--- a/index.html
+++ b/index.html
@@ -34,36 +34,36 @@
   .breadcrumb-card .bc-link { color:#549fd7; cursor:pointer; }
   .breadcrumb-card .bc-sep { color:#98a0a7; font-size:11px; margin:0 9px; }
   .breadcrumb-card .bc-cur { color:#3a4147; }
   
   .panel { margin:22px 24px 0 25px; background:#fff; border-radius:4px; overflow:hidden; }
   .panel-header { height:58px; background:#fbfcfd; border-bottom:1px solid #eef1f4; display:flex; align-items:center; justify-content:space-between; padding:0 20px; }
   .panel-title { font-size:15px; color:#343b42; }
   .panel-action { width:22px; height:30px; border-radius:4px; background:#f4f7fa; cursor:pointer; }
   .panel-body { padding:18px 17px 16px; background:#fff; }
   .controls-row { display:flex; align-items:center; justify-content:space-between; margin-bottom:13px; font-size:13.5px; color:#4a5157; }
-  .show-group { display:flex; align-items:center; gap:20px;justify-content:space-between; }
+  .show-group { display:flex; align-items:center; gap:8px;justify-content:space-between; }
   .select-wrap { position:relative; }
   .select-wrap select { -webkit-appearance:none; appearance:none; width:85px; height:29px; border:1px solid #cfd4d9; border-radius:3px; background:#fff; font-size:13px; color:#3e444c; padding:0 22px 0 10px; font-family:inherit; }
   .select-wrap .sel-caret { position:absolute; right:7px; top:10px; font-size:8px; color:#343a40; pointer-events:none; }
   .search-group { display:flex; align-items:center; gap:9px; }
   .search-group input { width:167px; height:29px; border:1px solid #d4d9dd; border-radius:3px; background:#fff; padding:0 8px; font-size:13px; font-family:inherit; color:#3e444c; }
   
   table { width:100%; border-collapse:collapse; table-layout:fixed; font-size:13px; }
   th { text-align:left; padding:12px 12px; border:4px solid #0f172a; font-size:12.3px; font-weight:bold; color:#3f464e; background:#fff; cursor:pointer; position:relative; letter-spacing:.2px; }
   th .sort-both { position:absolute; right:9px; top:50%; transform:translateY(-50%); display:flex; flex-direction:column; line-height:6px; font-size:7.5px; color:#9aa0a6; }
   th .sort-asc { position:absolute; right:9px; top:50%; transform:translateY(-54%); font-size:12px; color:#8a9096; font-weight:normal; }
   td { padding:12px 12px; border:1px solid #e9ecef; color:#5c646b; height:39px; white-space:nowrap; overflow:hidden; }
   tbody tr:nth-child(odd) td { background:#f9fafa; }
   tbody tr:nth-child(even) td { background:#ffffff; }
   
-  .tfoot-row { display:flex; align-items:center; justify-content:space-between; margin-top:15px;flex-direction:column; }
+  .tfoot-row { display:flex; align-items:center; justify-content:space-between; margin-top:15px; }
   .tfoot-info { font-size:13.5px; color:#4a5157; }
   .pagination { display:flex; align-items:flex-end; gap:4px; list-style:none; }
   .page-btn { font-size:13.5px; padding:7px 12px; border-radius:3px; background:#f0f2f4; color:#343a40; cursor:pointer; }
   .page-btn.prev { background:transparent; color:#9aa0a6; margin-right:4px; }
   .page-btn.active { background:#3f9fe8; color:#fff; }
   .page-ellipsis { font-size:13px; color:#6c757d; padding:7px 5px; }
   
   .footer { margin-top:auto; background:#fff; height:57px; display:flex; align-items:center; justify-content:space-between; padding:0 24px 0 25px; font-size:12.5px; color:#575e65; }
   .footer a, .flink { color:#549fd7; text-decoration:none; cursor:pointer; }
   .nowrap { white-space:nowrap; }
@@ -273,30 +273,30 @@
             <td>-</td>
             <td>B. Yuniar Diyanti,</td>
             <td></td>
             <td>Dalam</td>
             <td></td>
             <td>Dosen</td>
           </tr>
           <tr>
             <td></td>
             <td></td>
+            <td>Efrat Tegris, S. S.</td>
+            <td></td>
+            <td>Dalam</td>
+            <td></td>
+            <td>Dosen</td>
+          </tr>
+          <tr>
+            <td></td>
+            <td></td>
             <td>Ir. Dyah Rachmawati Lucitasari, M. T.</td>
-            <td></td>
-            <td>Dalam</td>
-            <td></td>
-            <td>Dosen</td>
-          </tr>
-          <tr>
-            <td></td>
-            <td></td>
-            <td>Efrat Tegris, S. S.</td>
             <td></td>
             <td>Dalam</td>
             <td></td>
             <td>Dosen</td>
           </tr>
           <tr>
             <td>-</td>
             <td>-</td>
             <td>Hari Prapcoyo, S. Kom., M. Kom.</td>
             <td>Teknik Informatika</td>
==
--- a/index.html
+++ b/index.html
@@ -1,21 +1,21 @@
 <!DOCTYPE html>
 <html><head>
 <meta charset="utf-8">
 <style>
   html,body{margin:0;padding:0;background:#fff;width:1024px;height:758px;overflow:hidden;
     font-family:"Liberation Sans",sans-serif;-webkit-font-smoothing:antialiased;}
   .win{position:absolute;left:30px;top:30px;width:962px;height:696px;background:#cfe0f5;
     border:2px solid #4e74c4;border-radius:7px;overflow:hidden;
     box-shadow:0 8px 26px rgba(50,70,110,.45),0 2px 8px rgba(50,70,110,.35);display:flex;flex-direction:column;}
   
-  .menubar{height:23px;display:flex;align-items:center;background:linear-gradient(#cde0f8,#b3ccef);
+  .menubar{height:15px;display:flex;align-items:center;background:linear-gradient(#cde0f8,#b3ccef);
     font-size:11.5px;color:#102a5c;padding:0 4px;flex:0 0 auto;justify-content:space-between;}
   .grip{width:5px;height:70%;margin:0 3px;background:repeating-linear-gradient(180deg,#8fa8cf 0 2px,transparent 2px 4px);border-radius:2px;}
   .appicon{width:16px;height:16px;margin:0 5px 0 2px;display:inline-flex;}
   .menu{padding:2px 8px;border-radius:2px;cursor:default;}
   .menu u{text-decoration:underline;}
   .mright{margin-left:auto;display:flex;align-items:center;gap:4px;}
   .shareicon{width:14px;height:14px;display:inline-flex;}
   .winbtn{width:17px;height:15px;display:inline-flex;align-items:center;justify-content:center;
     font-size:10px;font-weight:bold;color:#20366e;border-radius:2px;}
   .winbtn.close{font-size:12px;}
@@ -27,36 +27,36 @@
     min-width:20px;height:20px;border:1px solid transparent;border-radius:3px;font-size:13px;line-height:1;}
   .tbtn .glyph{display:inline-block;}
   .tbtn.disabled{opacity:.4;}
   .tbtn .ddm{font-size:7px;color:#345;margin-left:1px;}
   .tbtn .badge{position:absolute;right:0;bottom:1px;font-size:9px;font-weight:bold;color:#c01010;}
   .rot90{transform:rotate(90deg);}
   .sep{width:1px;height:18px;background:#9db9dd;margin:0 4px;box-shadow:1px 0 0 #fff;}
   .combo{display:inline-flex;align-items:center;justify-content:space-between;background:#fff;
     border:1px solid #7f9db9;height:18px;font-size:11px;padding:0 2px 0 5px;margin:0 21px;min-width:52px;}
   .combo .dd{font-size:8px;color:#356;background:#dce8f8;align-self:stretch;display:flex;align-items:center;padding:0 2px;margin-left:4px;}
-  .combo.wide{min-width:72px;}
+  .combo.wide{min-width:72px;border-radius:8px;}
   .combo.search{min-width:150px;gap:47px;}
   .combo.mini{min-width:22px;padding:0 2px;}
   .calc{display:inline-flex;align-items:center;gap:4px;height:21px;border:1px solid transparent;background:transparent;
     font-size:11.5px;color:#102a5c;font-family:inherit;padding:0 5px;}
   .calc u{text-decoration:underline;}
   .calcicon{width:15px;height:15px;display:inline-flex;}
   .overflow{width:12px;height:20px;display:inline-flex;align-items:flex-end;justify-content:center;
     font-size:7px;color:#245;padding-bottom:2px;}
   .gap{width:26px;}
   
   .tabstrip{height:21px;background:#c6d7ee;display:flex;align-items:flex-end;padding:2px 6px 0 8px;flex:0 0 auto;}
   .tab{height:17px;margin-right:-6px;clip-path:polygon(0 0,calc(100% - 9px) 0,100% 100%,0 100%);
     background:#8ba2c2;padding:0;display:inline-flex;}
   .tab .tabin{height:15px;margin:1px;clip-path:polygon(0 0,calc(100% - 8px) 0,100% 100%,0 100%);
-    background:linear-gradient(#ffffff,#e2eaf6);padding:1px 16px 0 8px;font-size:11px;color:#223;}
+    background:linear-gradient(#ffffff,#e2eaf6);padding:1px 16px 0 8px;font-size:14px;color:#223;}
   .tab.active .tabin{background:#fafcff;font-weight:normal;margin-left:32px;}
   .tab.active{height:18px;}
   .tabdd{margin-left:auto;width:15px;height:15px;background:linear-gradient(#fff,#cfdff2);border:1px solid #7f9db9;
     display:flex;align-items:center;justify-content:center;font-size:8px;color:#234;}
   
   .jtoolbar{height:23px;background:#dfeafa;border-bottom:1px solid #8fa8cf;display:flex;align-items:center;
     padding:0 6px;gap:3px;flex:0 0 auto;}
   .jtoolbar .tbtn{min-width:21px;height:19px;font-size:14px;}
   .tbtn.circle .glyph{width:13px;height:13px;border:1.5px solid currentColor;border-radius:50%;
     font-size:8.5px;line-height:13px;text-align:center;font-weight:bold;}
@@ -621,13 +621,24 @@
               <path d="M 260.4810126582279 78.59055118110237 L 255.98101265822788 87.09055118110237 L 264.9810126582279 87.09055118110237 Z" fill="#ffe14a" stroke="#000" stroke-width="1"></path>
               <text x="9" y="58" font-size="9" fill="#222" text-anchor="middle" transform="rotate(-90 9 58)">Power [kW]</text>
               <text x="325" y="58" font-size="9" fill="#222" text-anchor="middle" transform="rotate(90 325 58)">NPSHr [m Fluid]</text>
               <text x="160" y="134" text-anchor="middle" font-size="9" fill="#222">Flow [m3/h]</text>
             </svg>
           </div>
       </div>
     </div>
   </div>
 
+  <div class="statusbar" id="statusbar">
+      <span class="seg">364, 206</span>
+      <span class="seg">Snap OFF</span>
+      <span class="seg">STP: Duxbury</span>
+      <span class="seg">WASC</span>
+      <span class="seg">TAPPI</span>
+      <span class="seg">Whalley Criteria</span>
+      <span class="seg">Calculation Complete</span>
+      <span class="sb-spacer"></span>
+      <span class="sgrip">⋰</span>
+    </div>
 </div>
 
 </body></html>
---
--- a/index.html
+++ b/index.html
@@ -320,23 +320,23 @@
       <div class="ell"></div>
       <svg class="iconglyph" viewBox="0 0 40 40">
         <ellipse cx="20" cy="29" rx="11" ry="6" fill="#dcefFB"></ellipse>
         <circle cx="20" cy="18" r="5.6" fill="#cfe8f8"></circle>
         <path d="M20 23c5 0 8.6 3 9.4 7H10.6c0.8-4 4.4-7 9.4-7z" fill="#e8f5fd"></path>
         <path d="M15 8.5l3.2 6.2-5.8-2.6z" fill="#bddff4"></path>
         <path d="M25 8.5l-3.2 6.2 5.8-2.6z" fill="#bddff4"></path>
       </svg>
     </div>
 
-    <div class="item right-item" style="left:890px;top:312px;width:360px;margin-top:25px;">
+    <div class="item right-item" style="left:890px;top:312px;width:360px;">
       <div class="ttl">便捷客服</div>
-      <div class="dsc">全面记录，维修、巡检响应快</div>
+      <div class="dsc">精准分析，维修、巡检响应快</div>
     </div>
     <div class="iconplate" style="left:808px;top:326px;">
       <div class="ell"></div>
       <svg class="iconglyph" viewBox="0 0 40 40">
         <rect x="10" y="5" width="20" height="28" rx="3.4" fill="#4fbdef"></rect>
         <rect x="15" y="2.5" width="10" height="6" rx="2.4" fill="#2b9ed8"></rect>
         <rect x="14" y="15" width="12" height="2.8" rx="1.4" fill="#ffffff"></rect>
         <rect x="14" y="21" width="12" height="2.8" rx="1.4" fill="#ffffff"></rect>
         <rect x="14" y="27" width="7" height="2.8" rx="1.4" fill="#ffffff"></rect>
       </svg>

● **HOW TO COMPLETE THIS TASK**:
Return each line of the listing that holds the word "transparent".

● **ANSWER FOR THE TASK**:
   .page-btn.prev { background:transparent; color:#9aa0a6; margin-right:4px; }
   .grip{width:5px;height:70%;margin:0 3px;background:repeating-linear-gradient(180deg,#8fa8cf 0 2px,transparent 2px 4px);border-radius:2px;}
     min-width:20px;height:20px;border:1px solid transparent;border-radius:3px;font-size:13px;line-height:1;}
   .calc{display:inline-flex;align-items:center;gap:4px;height:21px;border:1px solid transparent;background:transparent;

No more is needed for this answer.